I am still on track to have at least five games published next year including Sea Kings, Germania, Seas of Gold, Pacific Convoy, and a zombie game. (Haven't placed Barbaria yet.) I say "on track" because lots of things can go wrong.  But the traditional wargame publishers are desperate to get out of what I call the "wargame ghetto," and many of the games I've been designing are in between wargames and peace games: games where everyone would like to be at peace so that they can prosper but most likely someone's going to start a war when they see someone else doing better.  They are definitely games of maneuver and geospatial relationships, which is not true of many Euros.  That's probably because most of my games are meant to be models of some reality, and most Euros are abstract (with a story tacked-on afterward).

 

 

Why no RPG from me? Well at one point I was writing a supplement (in those days before the hardcover Advanced D&D) that Games Workshop was going to publish as TSRs representative in the UK (I was living in the UK at the time).  But that didn't work out and ultimately Games Workshop lost their representation of TSR.  And I was getting boardgames published, so I worked on boardgames. 

 

AD&D was my favorite game for decades and I could make it do whatever I wanted with my own house rules and additions, so I didn't feel the need to design another RPG. Even now, if I designed an RPG it would be intended to be and remain simple, and that doesn't fit what's left of the market.
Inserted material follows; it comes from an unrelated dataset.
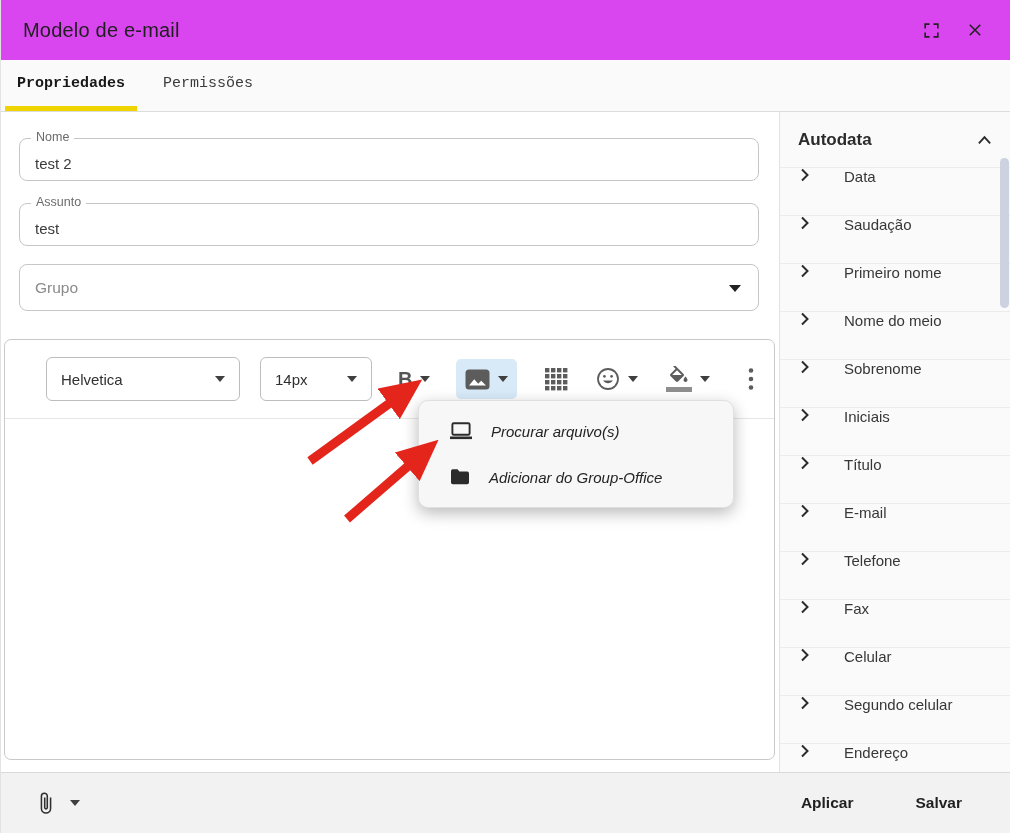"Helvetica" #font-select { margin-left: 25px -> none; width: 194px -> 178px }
So until a few years ago I didn't even think about designing an RPG, and when I started it was to be used in conjunction with a boardgame, not in the traditional sense.

 

Another way to look at it might be this: the composer Sir William Walton, when he finally wrote an opera, said something like "never write an opera - too many notes."  So I could say about RPGs "too many words."  More important, I'm not a fiction writer, I'm too literal-minded, and I think most people who design RPGs are really frustrated fiction writers, not game designers per se.  Game design is about problem solving and critical thinking within constraints, RPG design is (especially now, when gamers in general are much more story-oriented) about storytelling with few constraints. 

 

My favorite game nowadays is the game of designing board and card games. 

 

 

The future?  RPGs will be played as long as the real world holds itself together, though I think gradually computers will overtake tabletop RPGs, not because they're better but because they're easier . Being a good referee of a tabletop RPG is difficult, and for most people it's a form of work, work they're accepting to entertain their friends.  (In fact I've always said I don't trust people who would rather referee than play!) As computers become more powerful and computer programming gets better a computer can take on more and more of the work required of a really good RPG referee. Perhaps computer assistance is the wave of the future but I suspect in most cases it will be "let's play this cooperative RPG or this MMO " on computers, rather than "let's use computer assistance for tabletop games."

 

 

Tabletop RPGs have the social aspect in their favor that you can't get with computer RPGs, even MMOs. Many of my friends are D&D players. I met my wife through D&D in 1977, and in that group of five, two others (who were not in a relationship when we started playing D&D) married one another, and the last one married my wife's best friend! And we're all still married. You can't beat that!

 

Unfortunately, RPGs tend to be "prisoners of capitalism" (see my video about this on my YouTube channel: http://youtu.be/fZy6Lvc7kxY), so we more or less inevitably get more and more rules until the game gets so complex that it starts to collapse under its own weight, and we go on to a new edition. At the same time in other forms of gaming we see games getting simpler and shorter, not more complex.  The RPG market collapsed several years ago, and between capitalism, crowdsourcing, and saturation of the market we're not going to see it recover. The biggest companies can prosper in that climate but it's extremely hard for little companies to make a living. Yes, a little company can sell 500 or even 1000 copies of something, but that's not enough to make a living. People can do these kinds of things as a hobby but having to earn a living another way takes an enormous amount of time and energy.